“I know, mon père, that many will point the finger of shame at me; will say I am without decorum and without pride. But, my father, I had been living without the love for which my soul had hungered all these years, until the want became so strong that it swept away all the petty rules of life and humbled my pride in the dust. I came because I could not stay, and now my one prayer is to find him.”

When I finished, he was silent for a long time. “My child,” he said, at last, “that you have greatly dared, I need not tell you. But you know nothing of the pain, the misconstruction, the evil report to which you have exposed yourself.

“These 'petty rules,' as you style the barriers which society has established, are the safeguards of men and women in all their relations, and these you have chosen to disregard. For this sin against the social law you will suffer as surely as you would for any infraction of that law which, because it is higher, we call divine. You have only begun to realise it, because you have now met with one of those disarrangements we name 'accident.' Your plan, had it not been for this, would have carried you safely to Louisbourg, where you were to have met and married M. de Maxwell; but now your whole design is overthrown; Louisbourg is an impossibility; you are going in an opposite direction. Again, up to the present you have only met with your inferiors, to whom you owed no explanation of your position, but now the first man you meet happens to belong to your own class, and your isolation is no longer possible. Being a woman of high courage and principle, you have revealed to him your position in all its helplessness. But are you prepared to do the like when you meet the next person to whom an explanation is due? Can you again say, 'I am Margaret Nairn come out to meet my lover'?”

“Oh, my father, my father!” I cried, with a bewildering shame at my heart, and tears which I could not repress filling my eyes. “How could I foresee this? Everything seemed so plain. I was no longer a young girl, but a woman grown, with all a woman's strength of love, when the death of Lady Jane left me without a soul to whom I could turn, save him to whom I had given my first and only love. I had been denied all its expression at the time I most longed for it; I was deprived of its support when I most needed it, through the mistaken sense of honour which drove into exile the gentlest and most devoted of men. He was not one to push his own interest at any time, and now that I am burdened with this undesired fortune, his pride would fasten the door between us. It seemed to me—I thought—that I could come to him and say, 'See, I bring back what was yours by right.' Then, I had no doubts, no hesitations; but now, they crowd in upon me when I am alone, and at times I cannot keep my heart from sinking. I am not afraid, but I am in a dark place, and I know not where to turn for light.”

“Go to Her who has known sorrow above all women, my daughter. Each of us will think this over in such light as we may find, and will decide as we may be guided.
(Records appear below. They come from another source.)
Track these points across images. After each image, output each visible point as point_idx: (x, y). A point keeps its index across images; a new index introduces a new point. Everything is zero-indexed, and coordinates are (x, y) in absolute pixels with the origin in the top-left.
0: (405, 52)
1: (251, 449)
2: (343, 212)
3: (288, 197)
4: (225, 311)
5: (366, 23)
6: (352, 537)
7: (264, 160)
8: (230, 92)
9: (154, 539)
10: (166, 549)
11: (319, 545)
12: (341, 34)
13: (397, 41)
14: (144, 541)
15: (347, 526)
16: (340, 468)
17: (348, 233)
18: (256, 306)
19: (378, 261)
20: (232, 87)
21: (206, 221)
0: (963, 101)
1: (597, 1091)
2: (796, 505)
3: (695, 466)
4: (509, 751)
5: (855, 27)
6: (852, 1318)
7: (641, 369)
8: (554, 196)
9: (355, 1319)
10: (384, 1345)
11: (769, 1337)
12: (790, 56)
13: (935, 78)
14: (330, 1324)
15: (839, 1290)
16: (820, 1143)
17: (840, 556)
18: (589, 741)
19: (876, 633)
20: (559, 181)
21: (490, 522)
Meantime do not waste your strength or courage in unavailing regrets or reproaches. Remember this poor woman with you has her own trial and anxiety. Give her your sympathy and your help. Much may come to us through our own effort, if it be for another.”

When we made our camp that night, Lucy and I, much to our delight, were allowed to take a share in the preparation of the meal, and afterwards we sate before the blazing fire, while the priest told us of his life among the roving Indians, of their strange customs and stranger beliefs, of their patient endurance in times of want, of their despair when disease made its appearance in their lodges, and of the ruin wrought among them by the white man's traffic in strong waters. “For the Indian it is no question of French or English; whichever conquers, he must go—nay, is passing even now—with only such feeble hands as mine to point the way of his going.” And there were tears in his voice as he spake.

Before we parted for the night I asked by what name we might address him.

“Le père Jean,” he answered.

“That is not difficult to remember,” I said, smiling.

“Which is important, my daughter, for it has to serve me from Gaspé to Michilimacinac. There is but little danger of confusion in the names of missionaries,” he added, sadly; “the labourers are few.”